Penelitian Ungkap Perubahan Iklim Bikin Tanaman dan Satwa Rentan Sakit Sejak 1 Dekade Terakhir
ESG Indonesia – Penelitian dari National Trust memperingatkan bahwa perubahan iklim menyebabkan kekacauan bagi alam.
Ini membuat pola cuaca menjadi tidak dapat diprediksi, begitupun ritme musim menjadi tidak teratur, sehingga membuat tanaman dan satwa menjadi lebih rentan terhadap penyakit.
Menurut kepala ekologi alam dan restorasi di National Trust, Ben McCarthy, pergeseran musim mengganggu perilaku tahunan hewan serta berdampak pada pohon dan tanaman.
“Pergeseran inkremental yang kita alami dalam hal perpanjangan musim mungkin tidak terasa banyak dalam periode 12 bulan, tetapi lebih dari satu dekade, perubahannya sangat signifikan,” kata Ben McCarthy seperti dilansir BBC, Jumat (5/1).
Tahun 2023 memang telah mencatatkan serangkaian rekor suhu, dengan bulan Juni terpanas sepanjang sejarah pencatatan. Musim dingin yang luar biasa hangat juga memungkinkan hama dan penyakit berkembang biak.
Sementara itu, penelitian mengungkapkan rendahnya permukaan air di sungai, danau, dan waduk – yang disebabkan oleh kurangnya hujan dan suhu tinggi – telah menjadi faktor meningkatnya pertumbuhan ganggang. Pada beberapa kesempatan, hal ini telah menyebabkan kematian ikan secara massal karena tingkat oksigen menurun, menyebabkan ikan mati lemas.

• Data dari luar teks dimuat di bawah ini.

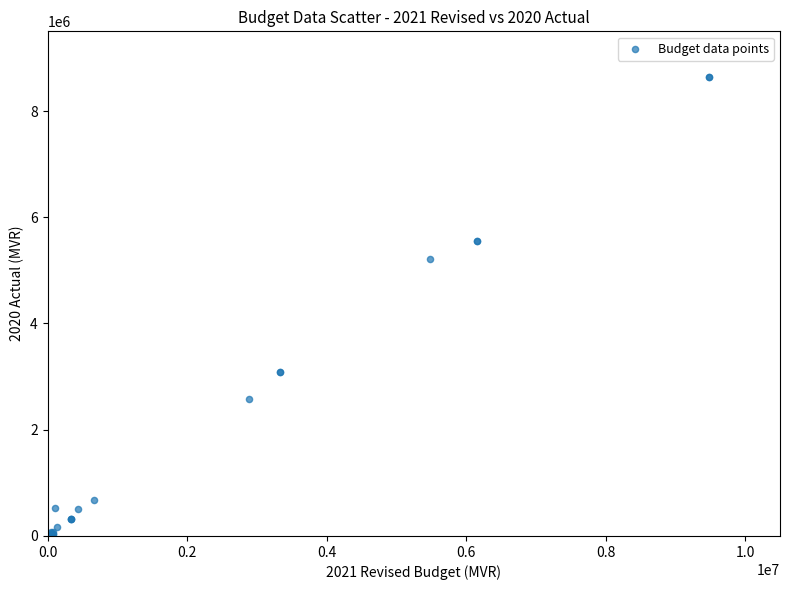

What Y value in the scatter plot is closest to 4318941?

5205739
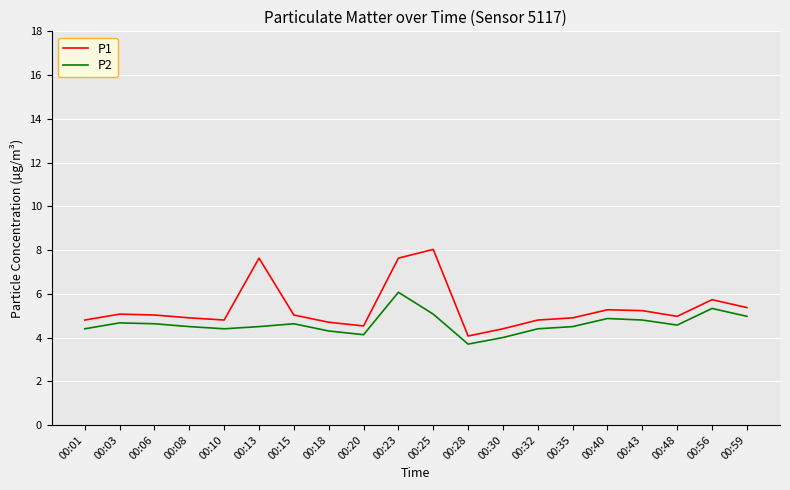

Does the chart have visible grid lines?

Yes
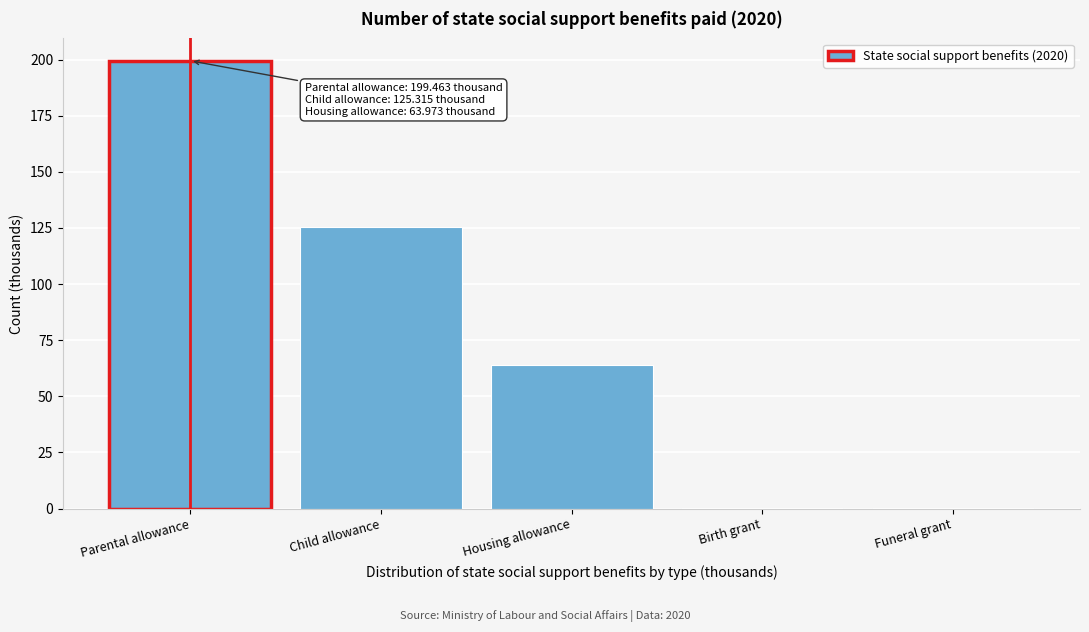

What value does the data have at Parental allowance?

199.5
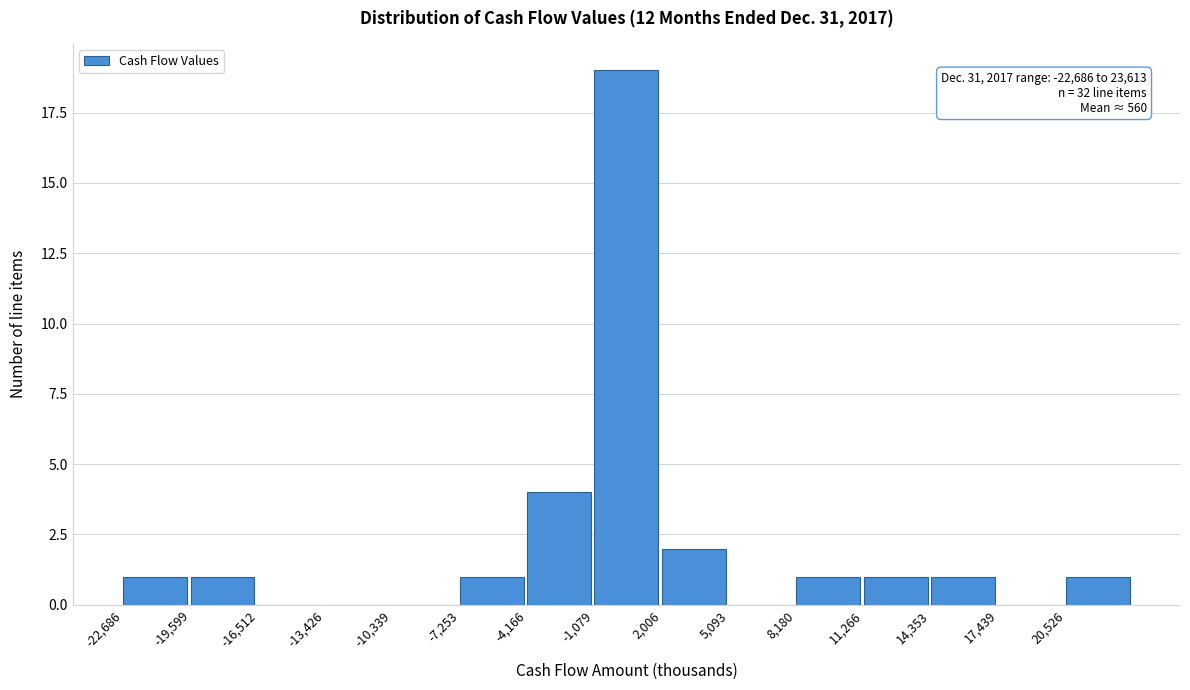

Over which range of the x-axis is the bar tallest?

-1000 to 2000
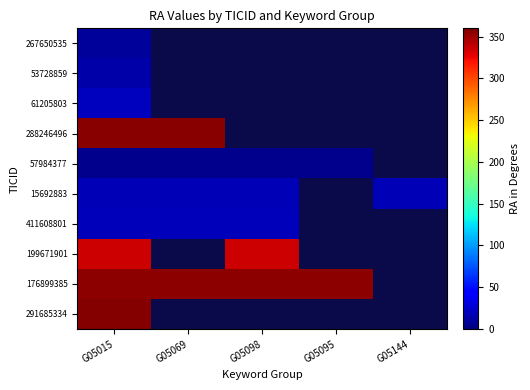

The 15692883 series shows 17.5 at G05098. True or false?

True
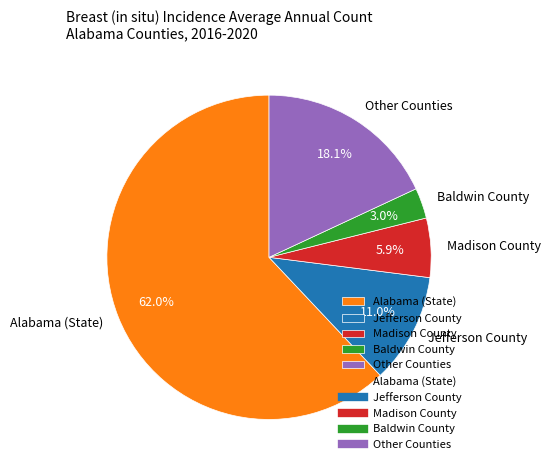

Count the number of slices in the pie.

5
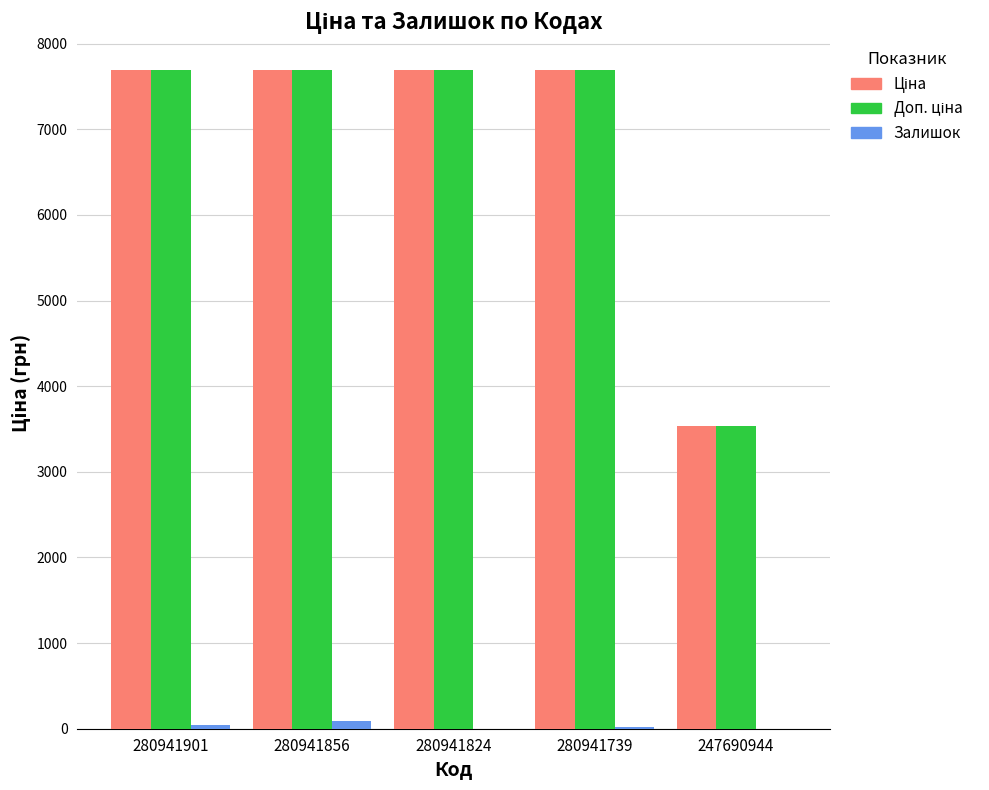

What is the greatest value displayed?

7688.0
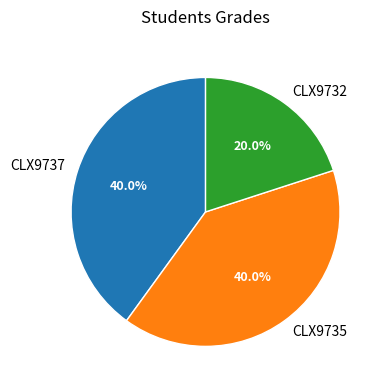

What is the ratio of the value at CLX9737 to the value at CLX9732?

2.0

Penelitian menyebutkan, penjaga dan tukang kebun National melaporkan bahwa hal ini disebabkan oleh kondisi yang semakin hangat dan basah di lokasi-lokasi mereka di Inggris, Wales dan Irlandia Utara. Suhu yang hangat juga mendorong beberapa semak untuk mekar lebih awal, membuat mereka rentan terhadap hawa dingin yang tiba-tiba – mempengaruhi penyerbuk dan burung-burung yang memakan bijinya.
“Pohon yang paling ikonik di Inggris, pohon Ek, bisa sangat terpukul oleh kenaikan suhu sepanjang tahun,” McCarthy memperingatkan.
Dalam penelitian tersebut terungkap bahwa musim dingin juga menjadi lebih pendek, sehingga sering kali tidak menyisakan cukup waktu untuk membunuh penyakit. Sebagai contoh, ngengat penggerek pohon ek, yang ulatnya menyerang pohon ek, tumbuh subur di musim dingin yang lebih pendek ini sehingga membuat pohon ek lebih rentan terhadap serangan parasit lain.
Spesies ngengat ini terus bermigrasi ke utara melalui Eropa dari tempat asalnya di Mediterania, seiring dengan menghangatnya iklim di benua tersebut.
“Musim dingin yang lebih hangat juga dapat berdampak pada lahan heather kami, memungkinkan kumbang heather untuk berkembang biak, membunuh area tanaman yang luas,” kata McCarthy.
Hewan-hewan yang berhibernasi, seperti dormice, sangat terancam. Mereka bangun dari tidur musim dingin lebih awal dan dapat dengan cepat menghabiskan cadangan energi yang tersisa.
Penjaga hutan telah mencatat bahwa rusa merah di beberapa daerah menjadi aktif secara seksual di akhir tahun, sehingga anak rusa lahir di musim gugur dan bukan di musim panas
“Mereka tidak dapat menyimpan cadangan lemak untuk bertahan hidup selama musim dingin. Kondisi cuaca seperti ini membuat rusa merah kehilangan panas serta energi, dan mereka tidak mampu bertahan hidup. Jadi kami melihat tingkat kematian yang lebih tinggi,” kata Simon Powne, Manajer Margasatwa National Trust di Holnicote Estate.
National Trust mencatat, Inggris relatif lebih ringan dalam hal cuaca ekstrem dalam beberapa tahun terakhir dibandingkan dengan negara-negara lain. Namun suhu panas dan gelombang panas yang telah menghancurkan beberapa bagian Eropa tahun ini, membuka kemungkinan bahwa Inggris akan mengalami cuaca yang semakin ekstrem di tahun-tahun mendatang.